Tuesday 21 May 2013

Reducing Optimism Bias in Three Point Estimates



Reducing Optimism Bias in Three Point Estimates

Promax uses the PERT method to help with uncertainty in scoring. It uses a simple formula to give an approximation of uncertainty based on best and worst estimates.


The formula is based upon giving three estimates. The first is the best estimate “H”. The second (middle) estimate is the most likely score “M” and the third estimate is the lowest score expected “L”.

The likely score will be: S = (H + 4M + L) / 6

For example, lets assume you’re in a workshop with a number of experts discussing a score for a particular option. The general consensus is that it’s worth a 7. However, it’s possible that it could be an 8. However, some also think it’s not as good as the rest believe and think it should be a 4. So the three points of the estimate are:

M = 7
H = 8
L= 4


Then the score to be used will be (8 + 4x7 + 4) / 6 = 6.7

The standard deviation calculation is: SD = (H – L) / 6

So for our example, SD = (8-4) / 6 = 0.7

What this means is that there is a 68% chance that the score will lie between 7.4 and 6.0.

In Promax, the PERT value and the standard deviations of the individual criteria (using the mapped and weighted values) are calculated.



Criteria, Most Likely, High, Low, PERT, SD
#1, 50, 70, 40, 51.7, 5.0
#2,80, 90, 75, 80.8, 2.5
#3, 90, 100, 80, 90.0, 3.3
#4, 20, 50, 10, 23.3, 6.7
#5, 70, 80, 50, 68.3, 5.0

The PERT score is (314.1 / 5) = 62.8 and the SD is (22.5 / 5) = 4.5

Therefore, there is a 68% chance that the “score” will lie between 67.3 and 58.3. There is a 95% chance it will lie between 71.9 and 53.8.

The boxes on the Promax graphs reflect this range of 95% confidence. Therefore, rather than choosing the single point estimate to assess an option, use the range instead. If there is a major overlap you cannot be certain that the best option from a single point perspective is in fact the best one if uncertainty is taken into account.

If there is major overlap there are two generic strategies. The first is to try and reduce the uncertainty range by collecting better, more accurate data. The second is to choose the option with the smallest range of the overlapping ones (the risk averse strategy) wince there is more chance of meeting the overall score.

There are some things worth considering in the PERT approach.

1.     68.27% of all measurements fall within one standard deviation of the mean. 95.45% of all measurements fall within two standard deviations of the mean. 99.73% of all measurements fall within three standard deviations of the mean.
2.     Strictly, the probabilities above refer to repeating the scoring enough times to collect many values. Had we repeated the scoring 100 times we would get 100 values. In this example we are saying that on 68% of the occasion that we carry out the scoring the result will lie between 85.3 and 40.3 and outside of this range on the other 32% of occasions. In effect when someone estimates a score they are doing this on the basis of experience by mentally simulating what is likely to happen if they repeated it many times.

Background to PERT

PERT (program evaluation and review technique) was developed by NASA in 1962. As well as developing network / precedence diagraming to aid project planning they also developed methods to estimate project duration. Their formula (H + 4M + L) / 6 is essentially a beta distribution where the tail is longer on the pessimistic side. Fifty years later, this distribution is still very much applicable.

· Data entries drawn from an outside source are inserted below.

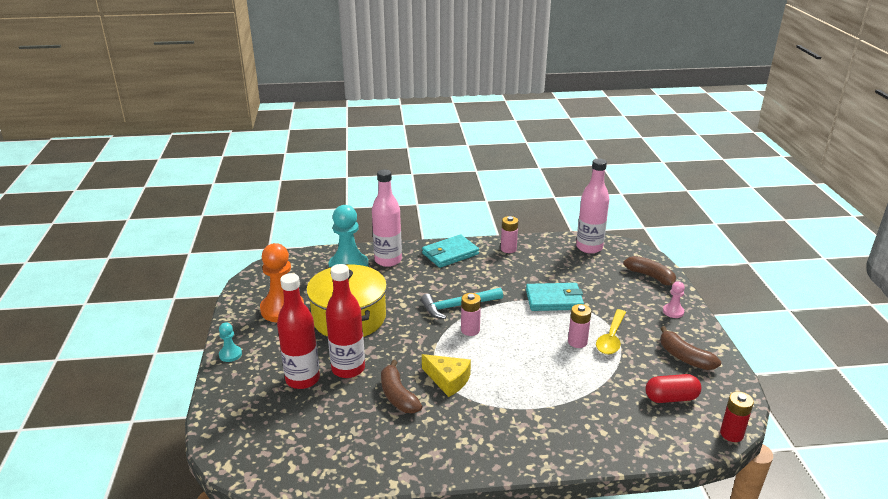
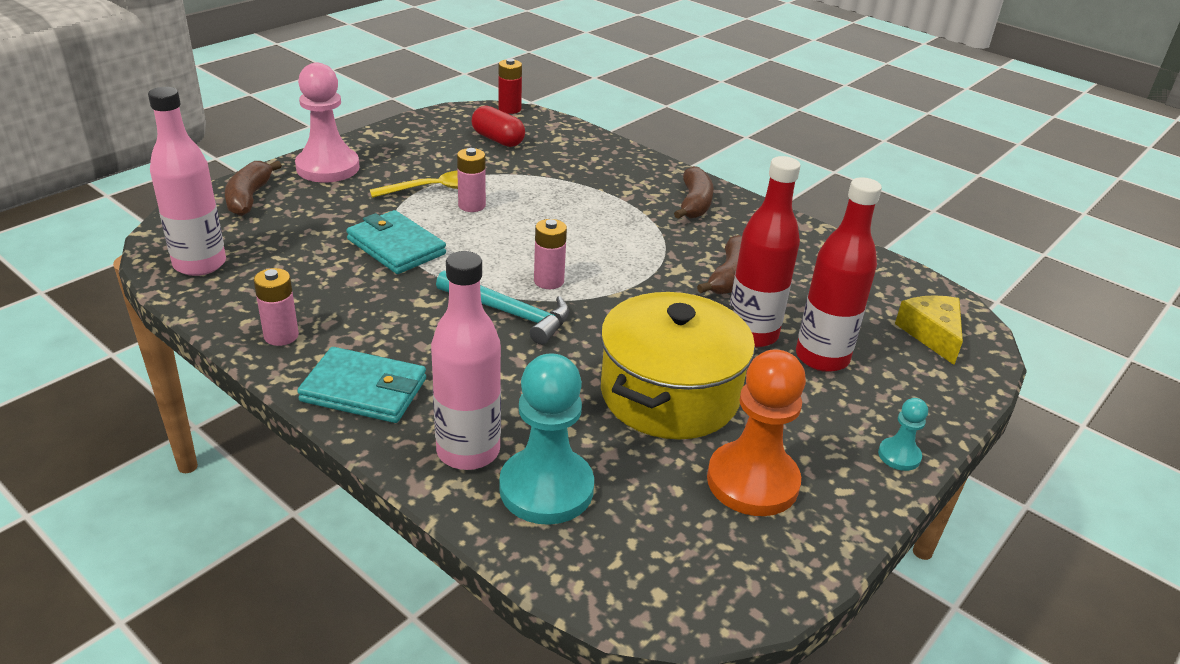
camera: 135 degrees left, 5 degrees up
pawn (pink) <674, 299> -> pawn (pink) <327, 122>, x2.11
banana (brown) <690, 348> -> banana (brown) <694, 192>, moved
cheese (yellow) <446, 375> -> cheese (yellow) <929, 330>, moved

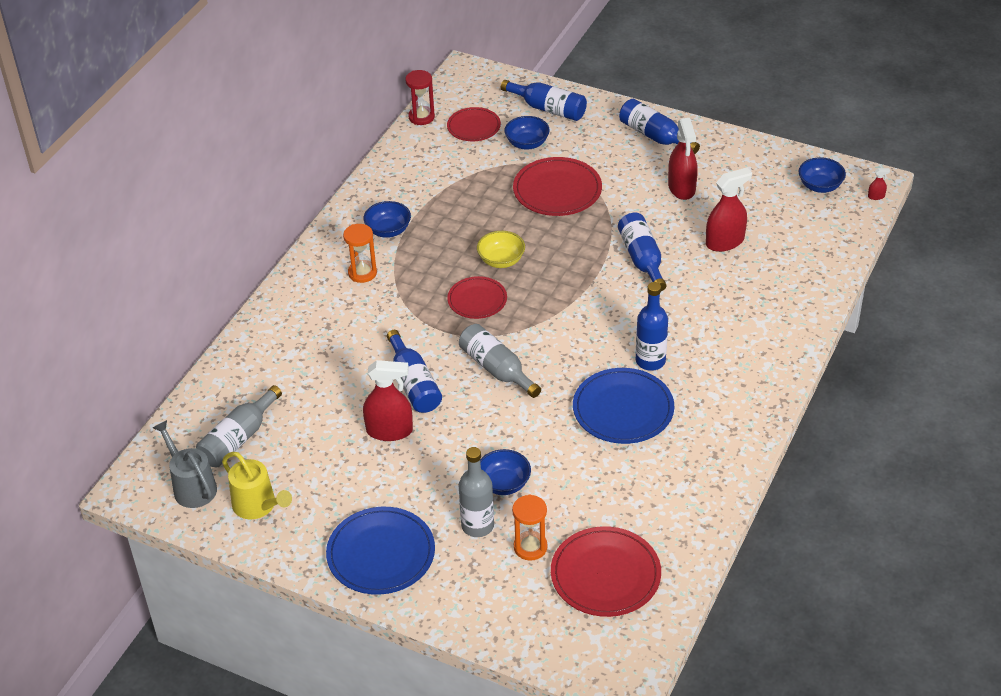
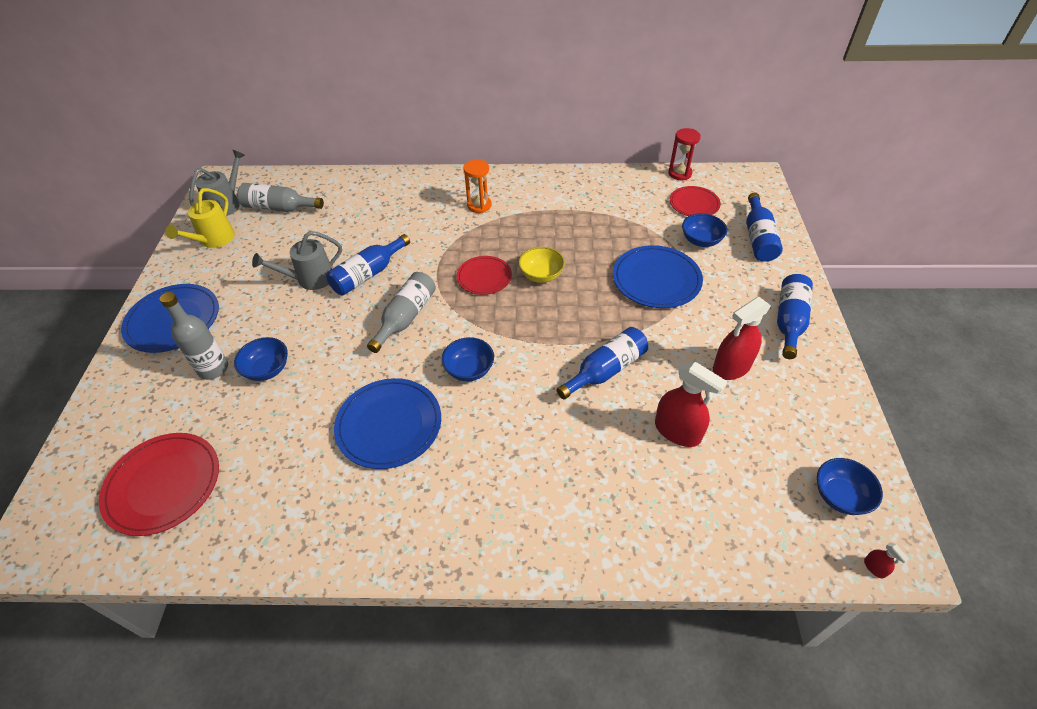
camera: 65 degrees right, 5 degrees up
plate (red) <557, 186> -> plate (blue) <658, 276>
bowl (blue) <387, 219> -> bowl (blue) <468, 359>, moved
bottle (blue) <652, 326> -> none
spray bottle (red) <388, 400> -> watering can (grey) <297, 260>
hourglass (orange) <529, 528> -> none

Techniques for Eliciting Scores

The scoring of options is a fascinating subject in its own right. It should be remembered that scores reflect the performance of an option on a particular criteria. In Promax, scores are then mapped to a value scale (0-100) in order to be able to add different criteria together (essentially to achieve the same units). Depending on how the criteria have been selected and then how the criterion is to be measured, the scores can either be real-world units or based on judgement. Real-world units are to be preferred in all cases but it may not be feasible particularly at the early stages of an evaluation.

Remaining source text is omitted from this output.